SINCE primary school, Pru Schmidt has battled with bulky, crackly and awkward hearing aids, until now.
Mark Paton, of Mark Paton and Associates Hearing Aid Specialists, kindly donated a digital hearing aid to the Warwick woman, who really deserved it.
When finances are tight and you're not eligible for a government subsidy, seeking specialist attention can prove costly, which is why Ms Schmidt was selected to be the receiver of a new digital hearing aid.
"It's just so wonderful; I'm a bit overwhelmed," Ms Schmidt said.
"To see the advancement in hearing-aid technology over the years is great.
"I think with my experiences it's become clear just how important it is to have hearing tests done."
Ms Schmidt battled with hearing difficulties until she was in primary school, when the issue was picked up by a school nurse.
"I just can't thank Mark Paton enough for this," she said.

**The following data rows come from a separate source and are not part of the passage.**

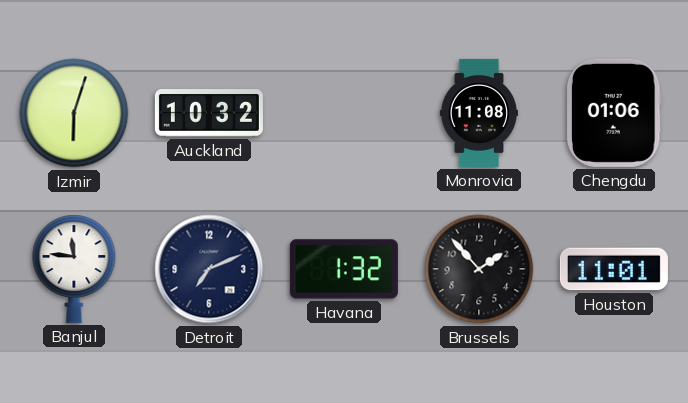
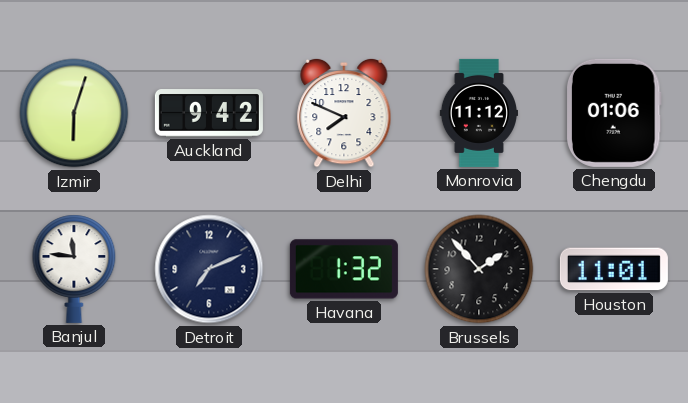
Auckland: 10:32 -> 9:42
Delhi: none -> 7:49
Monrovia: 11:08 -> 11:12
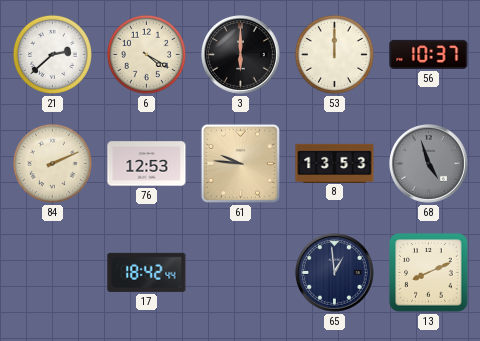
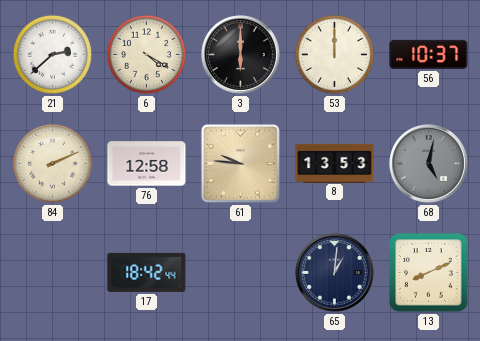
76: 12:53 -> 12:58
68: 4:57 -> 5:02
65: 12:59 -> 1:01
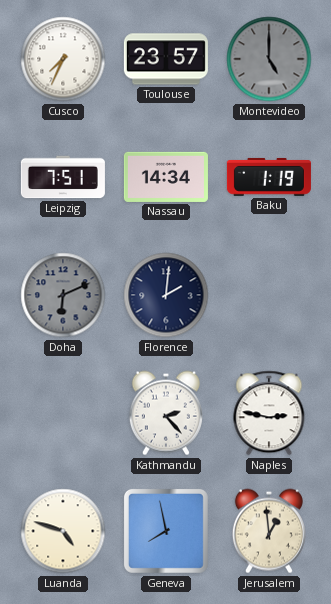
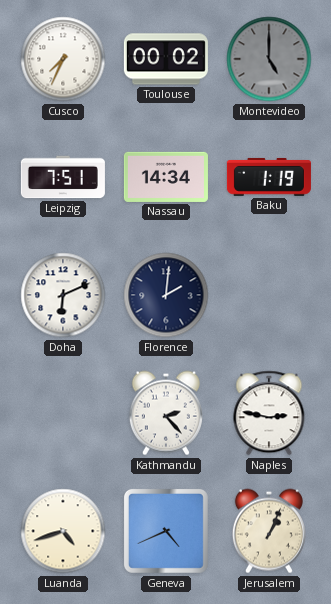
Toulouse: 23:57 -> 00:02
Doha dial: grey -> white
Luanda: 4:48 -> 4:42
Geneva: 7:58 -> 4:41
Jerusalem: 12:59 -> 1:04
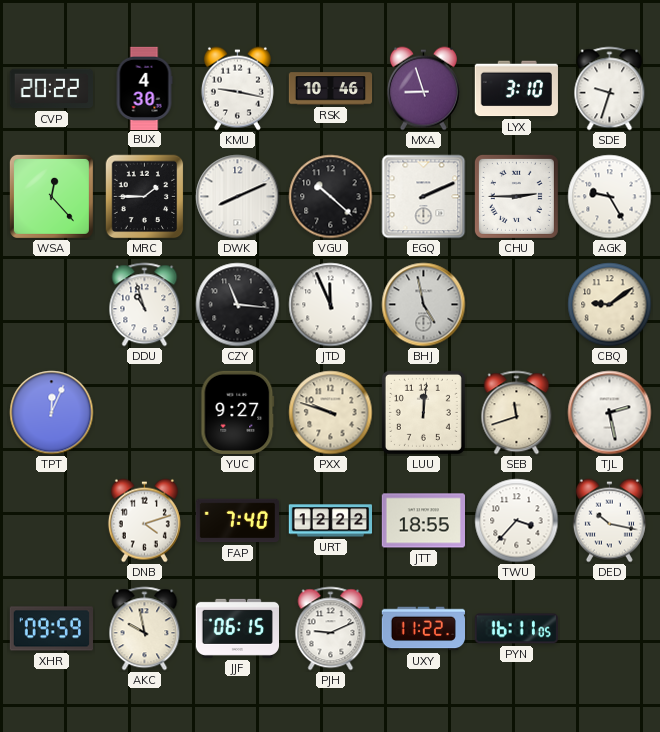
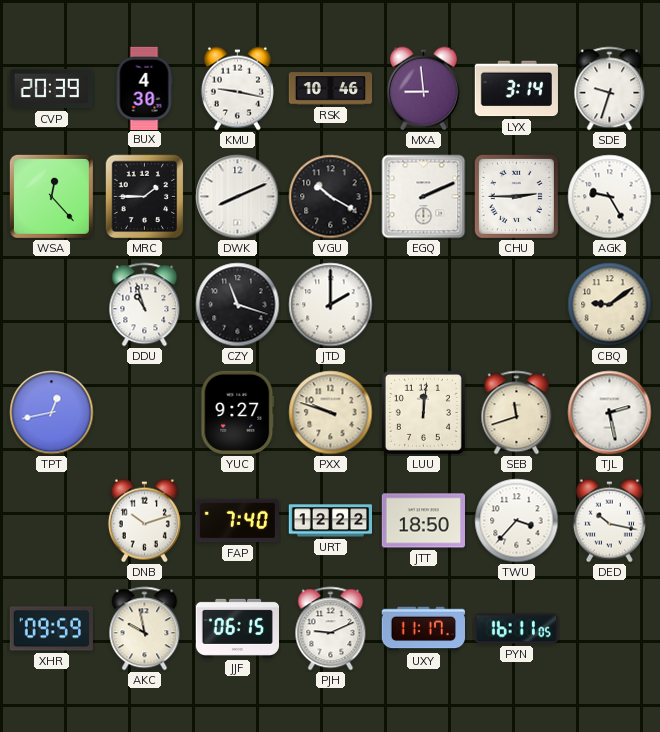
CVP: 20:22 -> 20:39
MXA: 8:57 -> 8:59
LYX: 3:10 -> 3:14
VGU: 10:22 -> 10:20
CZY: 11:16 -> 11:18
JTD: 11:56 -> 2:00
BHJ: 4:58 -> none
TPT: 12:04 -> 12:43
DNB: 4:12 -> 10:12
JTT: 18:55 -> 18:50
UXY: 11:22 -> 11:17
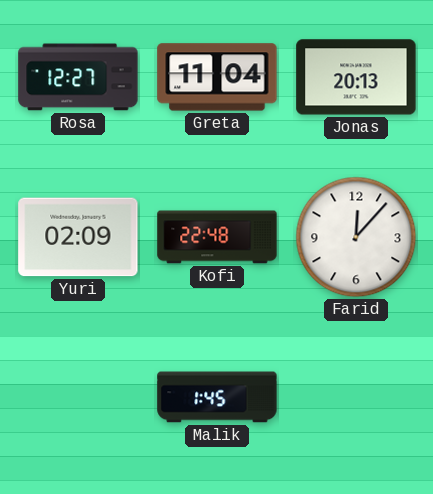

It comes as we approach Hearing Awareness Week, August 19-25, and Mr Paton said the week was to encourage everyone to take care of their hearing and seek specialist attention when necessary.

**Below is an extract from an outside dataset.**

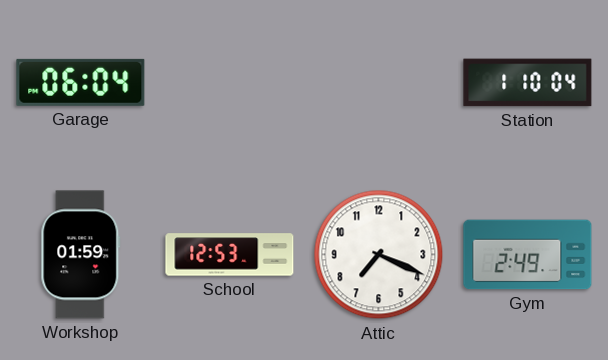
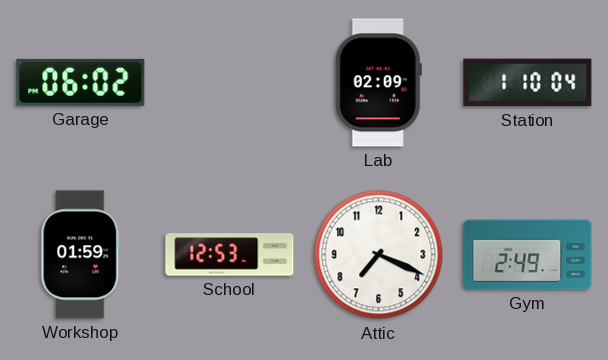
Garage: 06:04 -> 06:02
Lab: none -> 02:09
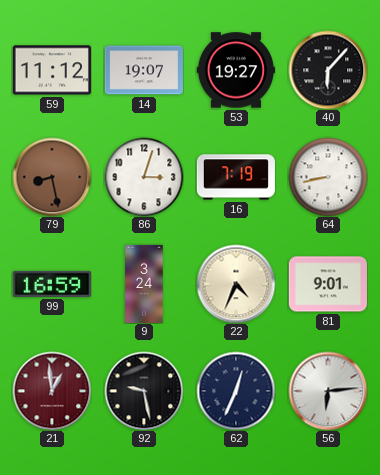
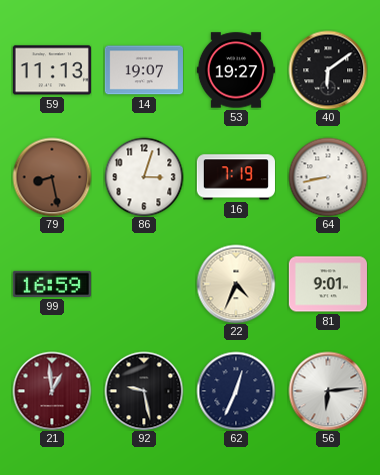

"People need to limit their exposure to noise because the damage noise does is permanent," Mr Paton said.
He said hearing issues were often left untreated, which could cause grief for not only the person with the impairment, but others too.
"Seventy per cent of over 70s have hearing loss and only about one-sixth of them have it tested," Mr Paton said.

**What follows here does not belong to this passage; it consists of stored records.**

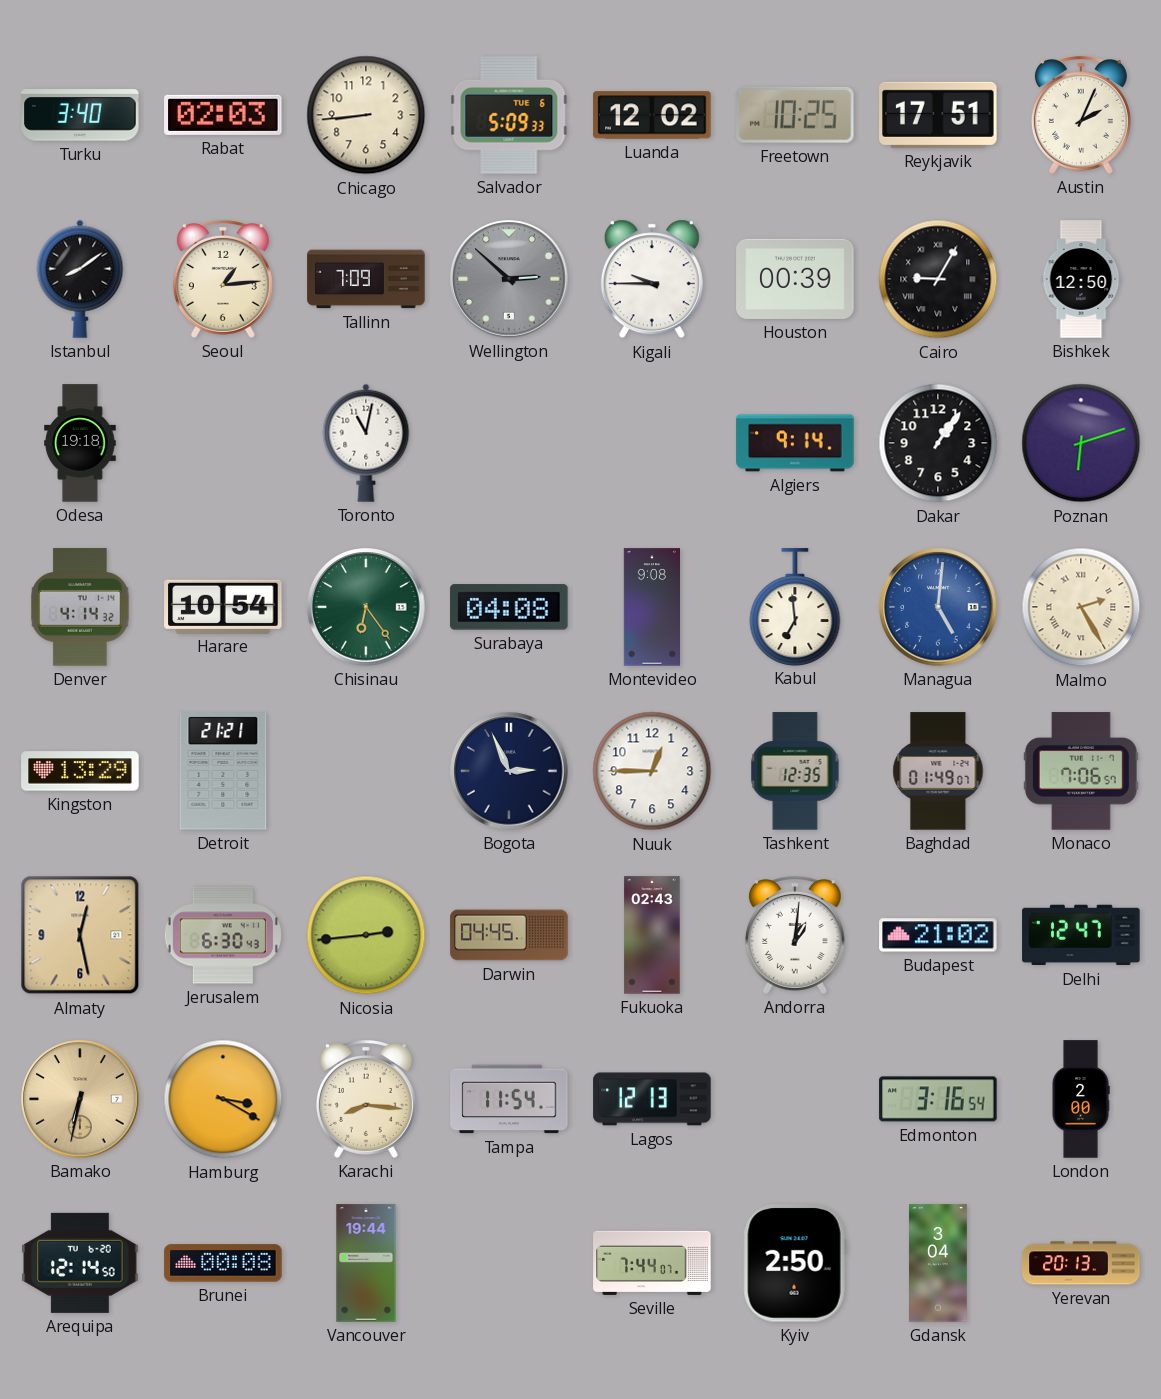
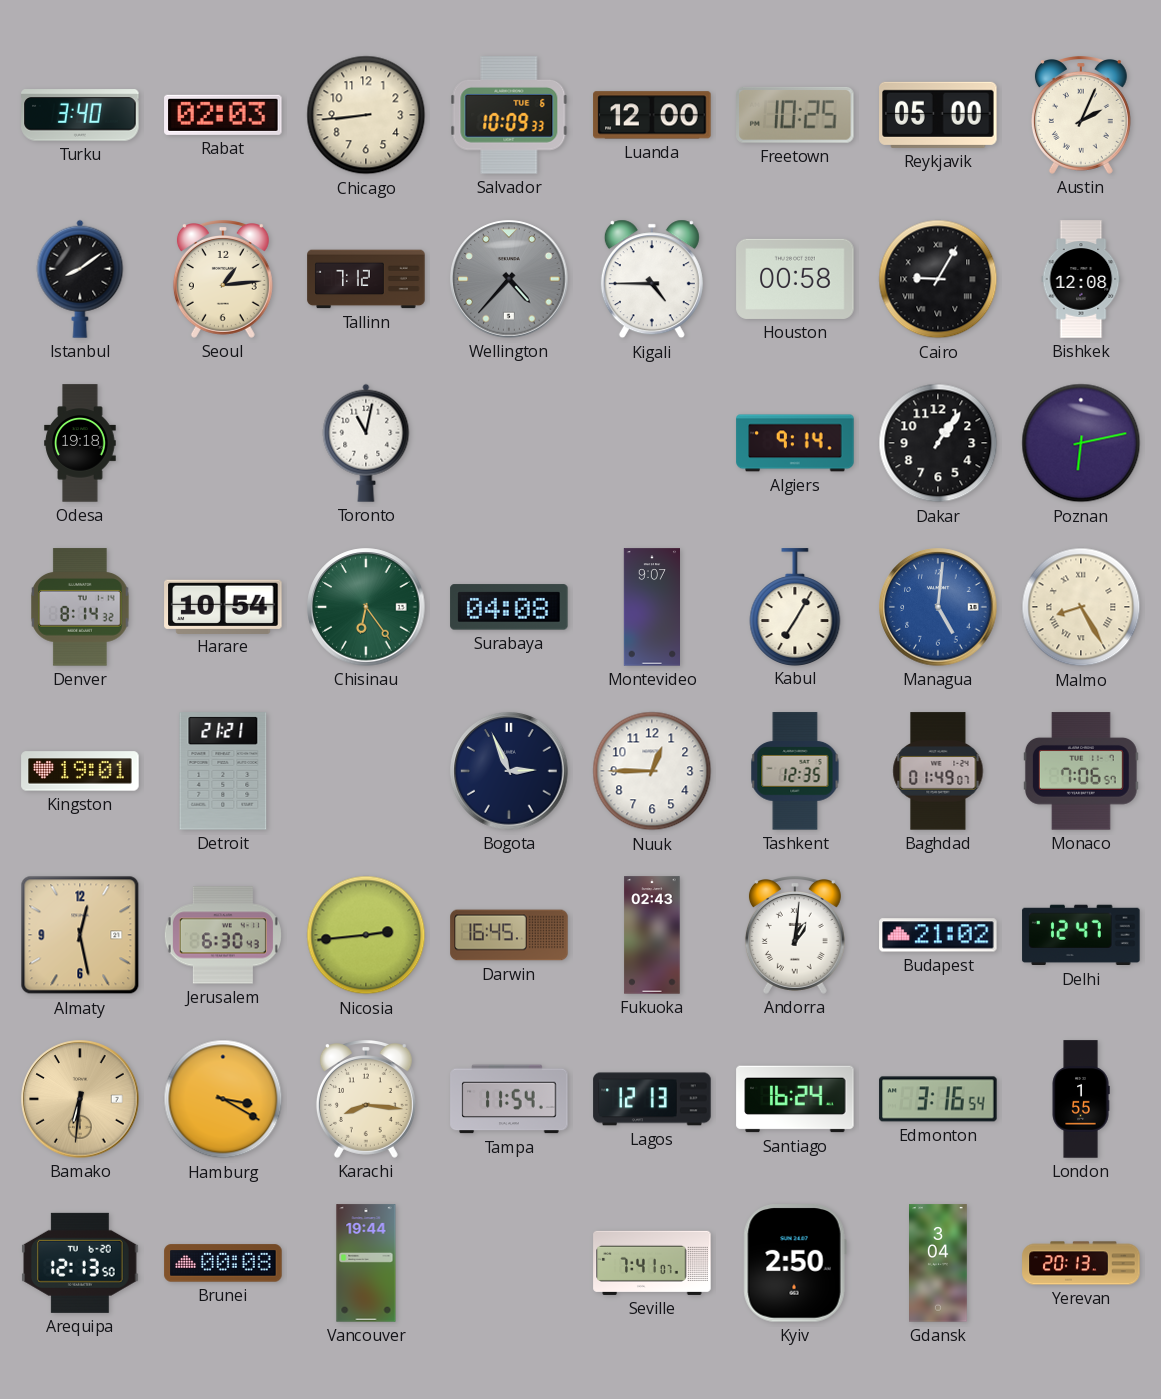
Salvador: 5:09 -> 10:09
Luanda: 12:02 -> 12:00
Reykjavik: 17:51 -> 05:00
Tallinn: 7:09 -> 7:12
Wellington: 2:52 -> 4:37
Kigali: 9:45 -> 4:45
Houston: 00:39 -> 00:58
Bishkek: 12:50 -> 12:08
Poznan: 6:12 -> 6:13
Denver: 4:14 -> 8:14
Montevideo: 9:08 -> 9:07
Kabul: 6:59 -> 7:05
Malmo: 2:25 -> 8:25
Kingston: 13:29 -> 19:01
Darwin: 04:45 -> 16:45
Bamako: 6:32 -> 6:31
Santiago: none -> 16:24
London: 2:00 -> 1:55
Arequipa: 12:14 -> 12:13
Seville: 7:44 -> 7:41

"It's an insidious problem; it slowly creeps up on people."
He said statistically, hearing issues were on the rise in Warwick with the aging population.
"There's also more awareness these days and people are less willing to put up with a problem so they fix it," Mr Paton said.
Mark Paton and Associates Hearing Aid Specialists is having an open house morning tea on Wednesday from 9.30-11am for anyone to pop in for a chat.